La lección

Como cada semana, el alumno llega puntualmente al aula. Tras colgar descuidadamente el abrigo en la percha del fondo se dirige con paso firme al piano de cola con la partitura entre las manos para presentar en clase el punto en el que se encuentra la sonata de Franz Joseph Haydn en la que hemos estado trabajando durante las últimas semanas. Ajusta cuidadosamente la altura de la banqueta y escudriña brevemente la partitura en el atril. Se trata del primer movimiento de una sonata, un Allegro Moderato en Si bemol mayor que, a pesar de no aparentar una excesiva dificultad técnica a los ojos de muchos – los grandes maestros son así –, requiere sin embargo de grandes dosis de paciencia, constancia y disciplina para conseguir arrancar del papel las caprichosas sutilezas rítmicas, melódicas y armónicas de la composición.

Comienza a tocar. La mirada fija en la partitura, en un destacable ejercicio de concentración para un muchacho de apenas doce años. La dificultad de la obra le asalta sin embargo en numerosos recodos de la composición, provocándole trompicones en varios de los compases, enganchones en diversas cadencias, y más de un problema en algunos pasajes ciertamente incómodos. Su rostro se va endureciendo poco a poco, consciente de que lo que está presentando ante su profesor no es lo que él esperaba – en casa me salía–. Finalizado el movimiento, retira las manos del piano mientras dirige su mirada al suelo. El profesor, con voz pausada pero firme, consciente del enorme talento que tiene ante sí, pero también de la responsabilidad que precisamente por ello debe ejercer, le indica que quizás por el tiempo que llevan trabajando la pieza el resultado podría ser mejor. Desde la banqueta, el muchacho apenas puede reprimir una lágrima mientras lucha a duras penas contra la impotencia de no haber podido transmitir en ese preciso momento las muchas horas de trabajo que ha dedicado durante la semana a desentrañar los entresijos de la obra, a tratar de poner en los dedos lo que tiene en la cabeza. Ciertamente: en cada frase, en cada tema, en cada sección, el profesor ha podido escuchar claramente la inmensa imaginación de este jovencito, el sutil oído que le mueve a buscar aquí y allá – con mayor o menor éxito, es verdad, pero con un empeño que ya quisieran muchos – sutiles fluctuaciones en el sonido, en el ritmo, que se ajusten a lo que él anhela en su ideario. Como si tratase de explicar con sus propias palabras un maravilloso texto que comprende en su integridad, que hace propio, pero que está escrito en un lenguaje que aún se le antoja algo ajeno. Quizás seamos nosotros los que no alcanzamos a vislumbrar lo que él tiene en su cabeza.

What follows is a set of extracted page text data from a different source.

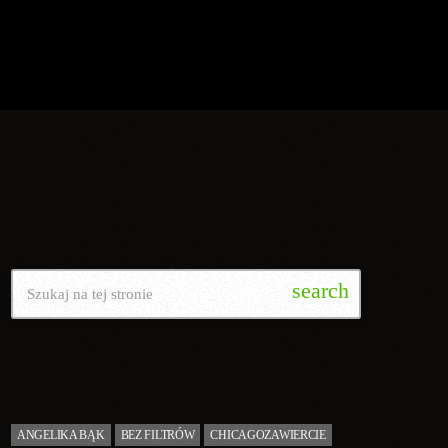
SZUKAJ
search
TAGI
ANGELIKA BĄK
BEZ FILTRÓW
CHICAGOZAWIERCIE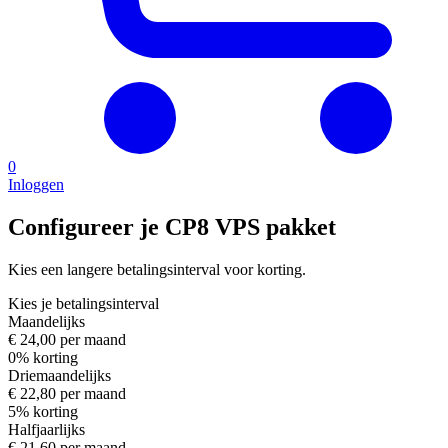
0
Inloggen
Configureer je CP8 VPS pakket
Kies een langere betalingsinterval voor korting.
Kies je betalingsinterval
Maandelijks
€ 24,00 per maand
0% korting
Driemaandelijks
€ 22,80 per maand
5% korting
Halfjaarlijks
€ 21,60 per maand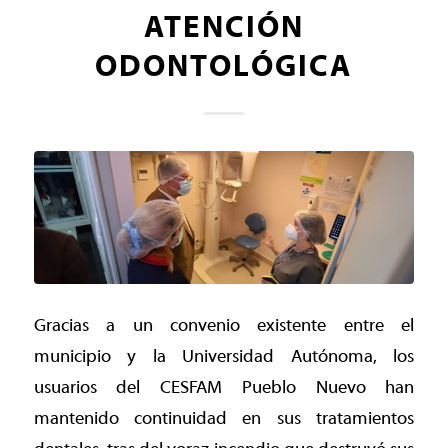
ATENCIÓN
ODONTOLÓGICA
Gracias a un convenio existente entre el
municipio y la Universidad Autónoma, los
usuarios del CESFAM Pueblo Nuevo han
mantenido continuidad en sus tratamientos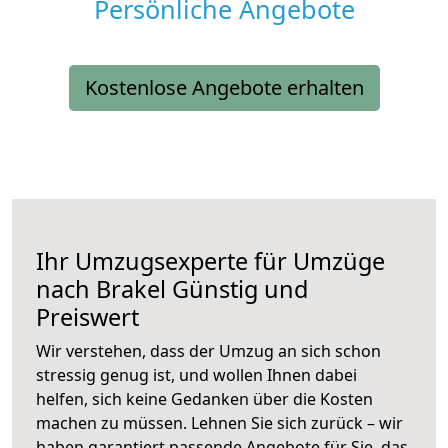
Persönliche Angebote
Kostenlose Angebote erhalten
Ihr Umzugsexperte für Umzüge
nach
Brakel
Günstig und
Preiswert
Wir verstehen, dass der Umzug an sich schon
stressig genug ist, und wollen Ihnen dabei
helfen, sich keine Gedanken über die Kosten
machen zu müssen. Lehnen Sie sich zurück – wir
haben garantiert passende Angebote für Sie, das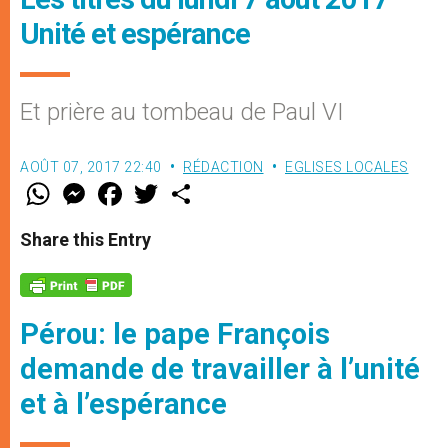
Unité et espérance
Et prière au tombeau de Paul VI
AOÛT 07, 2017 22:40
RÉDACTION
EGLISES LOCALES
W
M
F
T
S
h
e
a
w
h
a
s
c
i
a
t
s
e
t
r
Share this Entry
s
e
b
t
e
A
n
o
e
p
g
o
r
p
e
k
r
Pérou: le pape François
demande de travailler à l’unité
et à l’espérance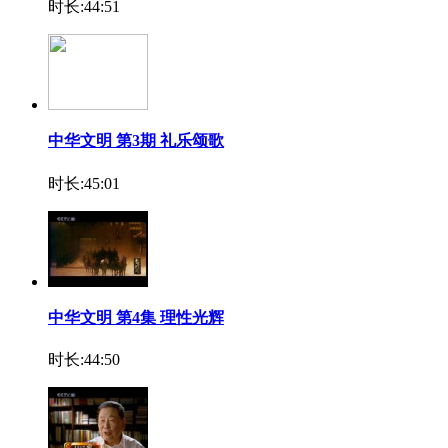
时长:44:51
中华文明 第3期 礼乐颂歌
时长:45:01
中华文明 第4集 理性光辉
时长:44:50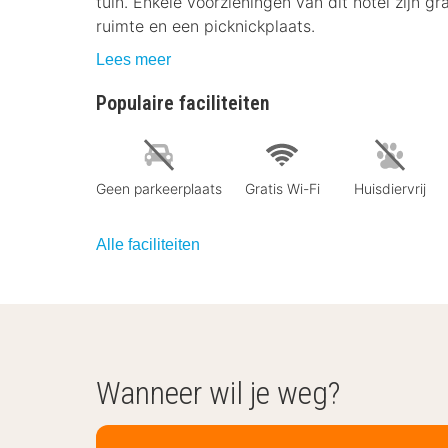
tuin. Enkele voorzieningen van dit hotel zijn gr
ruimte en een picknickplaats.
Lees meer
Populaire faciliteiten
Geen parkeerplaats
Gratis Wi-Fi
Huisdiervrij
Alle faciliteiten
Wanneer wil je weg?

Esta escena, que como habrán podido suponer por los detalles he tenido la fortuna de vivir en primera persona esta misma semana, podría sin embargo tener lugar en cualquier aula de cualquier conservatorio o clase de música, pintura, escultura o literatura del país. Porque el talento está por todas partes. El de unos jóvenes que se esfuerzan por sacar adelante los proyectos en los que creen, en un ejercicio de responsabilidad que constituye una auténtica lección para los que somos un poco – solo un poco – más mayores. Les confieso que fui yo el que me sentí emocionado al final de la clase ante la lección de orgullo de aquel jovencito, que se empeñaba en coronar la cumbre de la sonata costase lo que costase y que, estoy convencido, alcanzará cualquier meta que se marque en la vida. ¿He dicho ya que adoro mi trabajo?